Son œuvre se démarque de celle des nombreux représentants européens du pictorialisme, car il y intègre des notions esthétiques des avant-gardes picturales.

Origine et brève explication de la photo :

Cette photographie s’intitule « le croquet ». Elle a été prise en 1932. Cette œuvre témoigne le début du pictorialisme. Il s’attache à mettre en avant la vision du sujet et à transformer le réel à l’aide d’artifices divers tels que le clair-obscur, le flou, le cadrage tronqué ainsi que de techniques sophistiquées de tirage autorisant l’intervention manuelle.

Photographie 2 :

Etant donné que cette photographie est anonyme, nous ne connaissons rien sur l’auteur de celle-ci. Lorsque nous avons discuté avec la bibliothécaire du musée, celle-ci nous a décrit différentes hypothèses. Il se pourrait que ce soit une photographie :

  • –  prise lors d’un carnaval
  • –  une personne ayant son propre magasin et qui a voulu prendreune photographie humoristique.

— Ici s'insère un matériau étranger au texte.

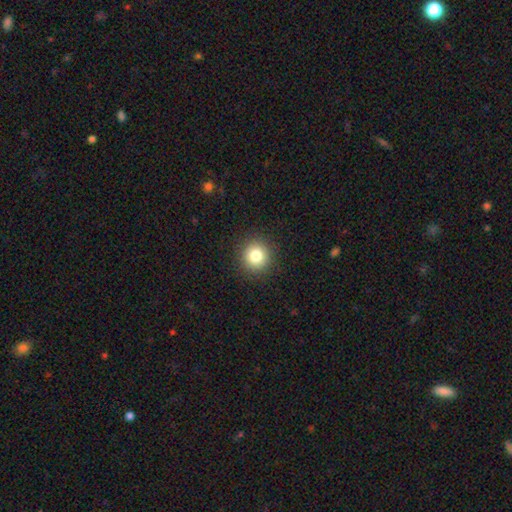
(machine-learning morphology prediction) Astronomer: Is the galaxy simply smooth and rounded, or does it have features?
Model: smooth — 81%.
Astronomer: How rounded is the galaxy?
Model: round — 93%.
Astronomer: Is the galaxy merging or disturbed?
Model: none — 92%.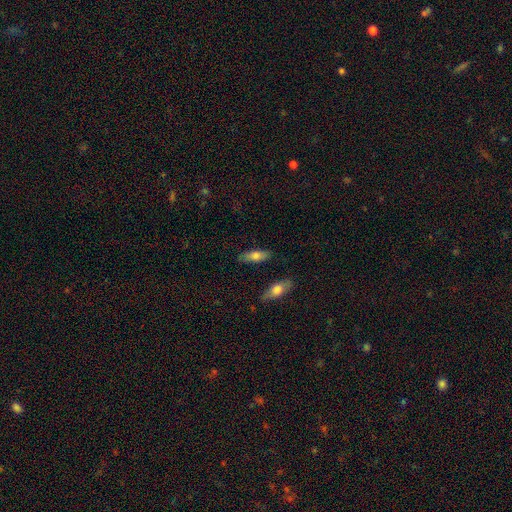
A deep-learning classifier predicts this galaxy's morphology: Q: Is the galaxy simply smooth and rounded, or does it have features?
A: smooth — 69%.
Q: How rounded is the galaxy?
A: in between — 62%.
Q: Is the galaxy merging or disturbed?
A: none — 82%.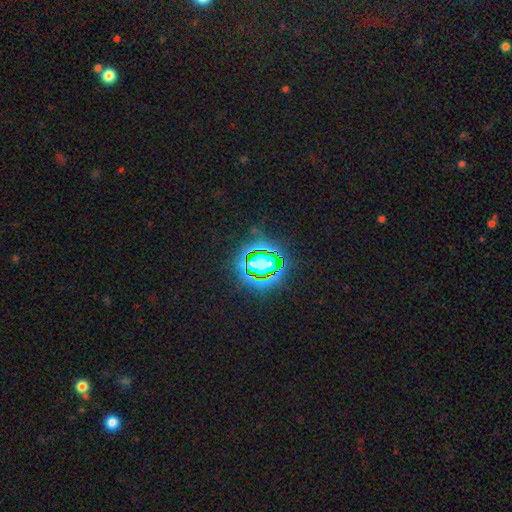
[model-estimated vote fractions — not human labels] Smooth or featured? star or artifact (80%)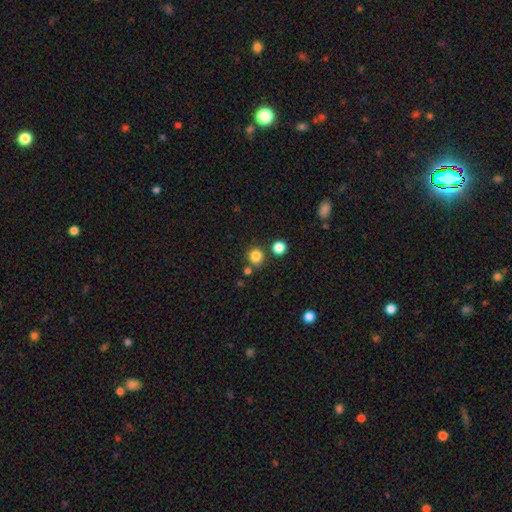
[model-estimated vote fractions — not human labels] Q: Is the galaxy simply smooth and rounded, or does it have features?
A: smooth — 82%.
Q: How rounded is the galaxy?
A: round — 89%.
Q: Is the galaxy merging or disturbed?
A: none — 77%.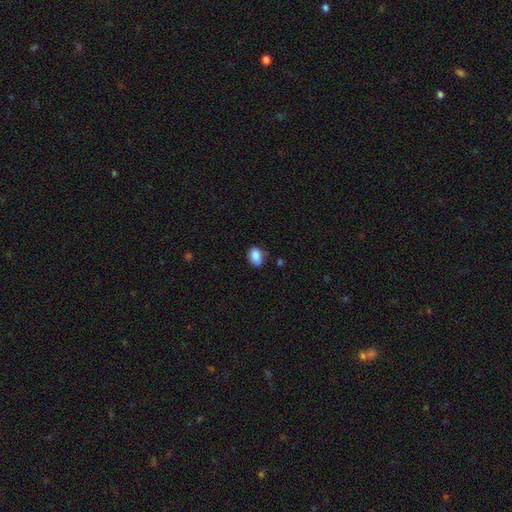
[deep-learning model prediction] A smooth galaxy with no disk features (87%) that is in between round and cigar-shaped (82%).

Vote fractions:
- Smooth or featured? smooth: 87% / star or artifact: 8% / featured or disk: 5%
- How rounded? in between: 82% / round: 17% / cigar-shaped: 1%
- Merging? none: 76% / minor disturbance: 17% / major disturbance: 3% / merger: 3%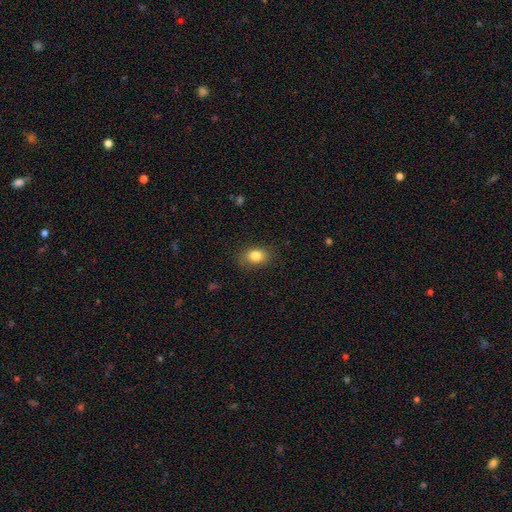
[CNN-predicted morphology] type=smooth (83%); roundness=in between (69%); merging=none (83%).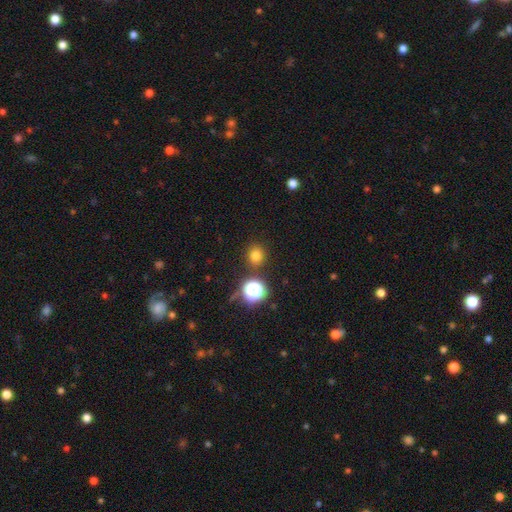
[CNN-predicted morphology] smooth 75%, star or artifact 19%, featured or disk 6%. Down the decision tree: how rounded — round (87%); merging — none (86%).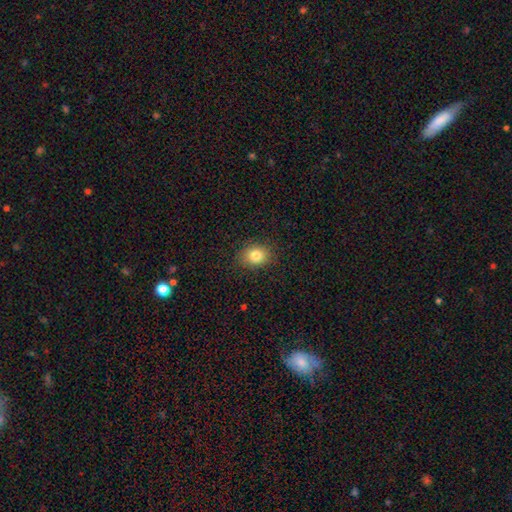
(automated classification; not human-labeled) Smooth or featured?
  - smooth: 82% *
  - star or artifact: 10%
  - featured or disk: 8%
How rounded?
  - in between: 52% *
  - round: 47%
  - cigar-shaped: 1%
Merging?
  - none: 87% *
  - minor disturbance: 9%
  - major disturbance: 3%
  - merger: 1%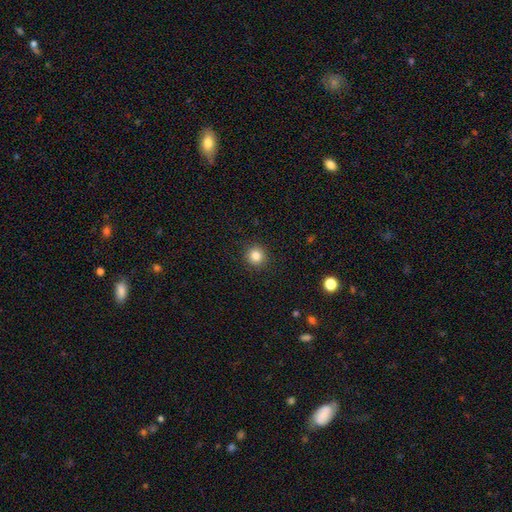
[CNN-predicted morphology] smooth_or_featured: smooth (p=0.84) [alt: star or artifact p=0.11]
how_rounded: round (p=0.94) [alt: in between p=0.05]
merging: none (p=0.92) [alt: minor disturbance p=0.05]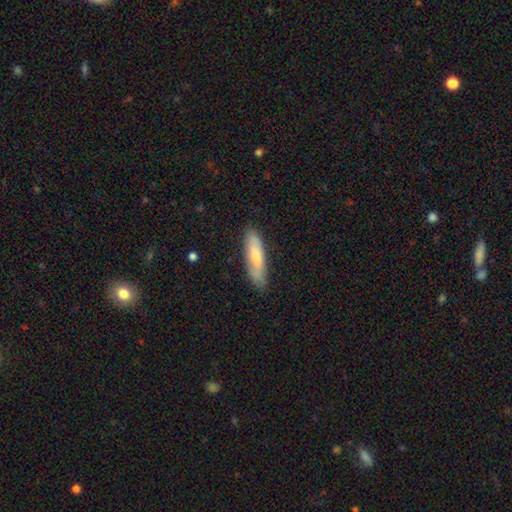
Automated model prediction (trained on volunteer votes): This appears to be a smooth galaxy with no disk features (63%) that is cigar-shaped (60%). Merging: none (81%).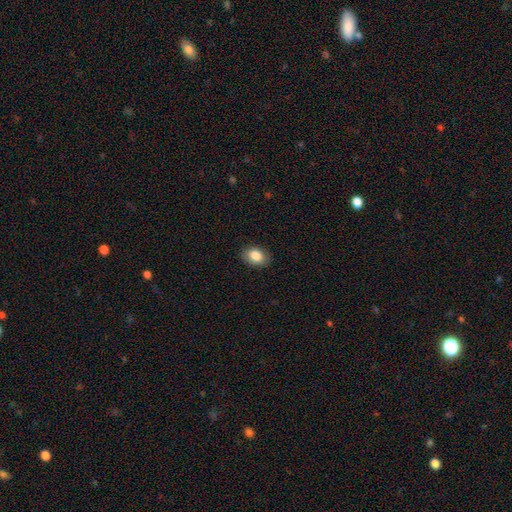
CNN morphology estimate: Smooth or featured: smooth — 85% (star or artifact — 8%)
How rounded: in between — 79% (round — 20%)
Merging: none — 87% (minor disturbance — 9%)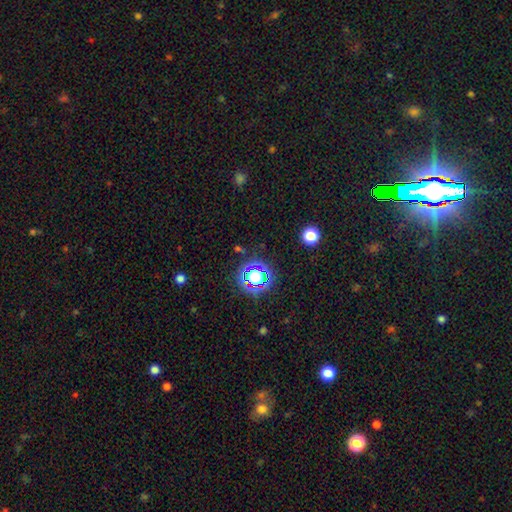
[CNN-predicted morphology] star or artifact 73%, smooth 19%, featured or disk 8%.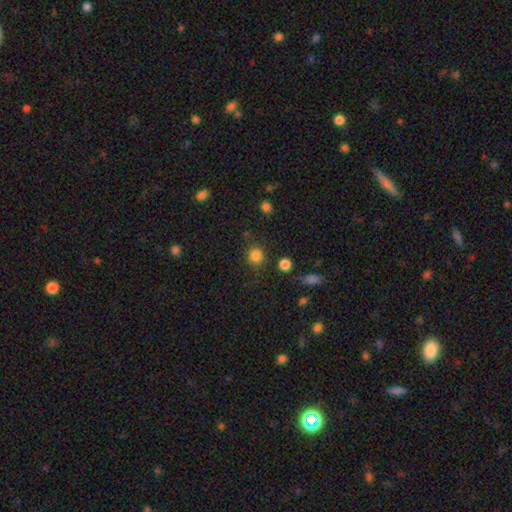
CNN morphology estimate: Overall: smooth (83%). How rounded: round (88%). Merging: none (83%).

    Cependant, étant donné que ce sont des hypothèses, nous ne pouvons ni les confirmer, ni les infirmer.

Biographie :

Shoji Ueda est né en 1913 à Shokaiminato, dans la région de Tottori. Il est issu d’une famille d’artisans et est fils unique. Il s’est d’abord intéressé à la peinture et ensuite, il a découvert la photographie en 1928. Il a fait partie d’un photo-club puis il est parti à Tokyo pour étudier la photographie. En 1933, il a ouvert un studio à Shokaiminato et a intégré des associations de photographes où il a montré ses premiers travaux. Pendant la guerre, il a cessé ses activités pour les reprendre en 1946. Il est seulement reconnu à la fin des années 40 avec des publications dans les magazines, des prix et une exposition importante à Tokyo. En 1971, il expose à Tokyo et publie un livre sous le titre de « children the year round ». A partir de ce moment, il a régulièrement exposé au Japon, en Europe et aux Etats-Unis. Il y a même un musée dans sa région natale qui lui est consacré et qui a ouvert ses portes en 1995.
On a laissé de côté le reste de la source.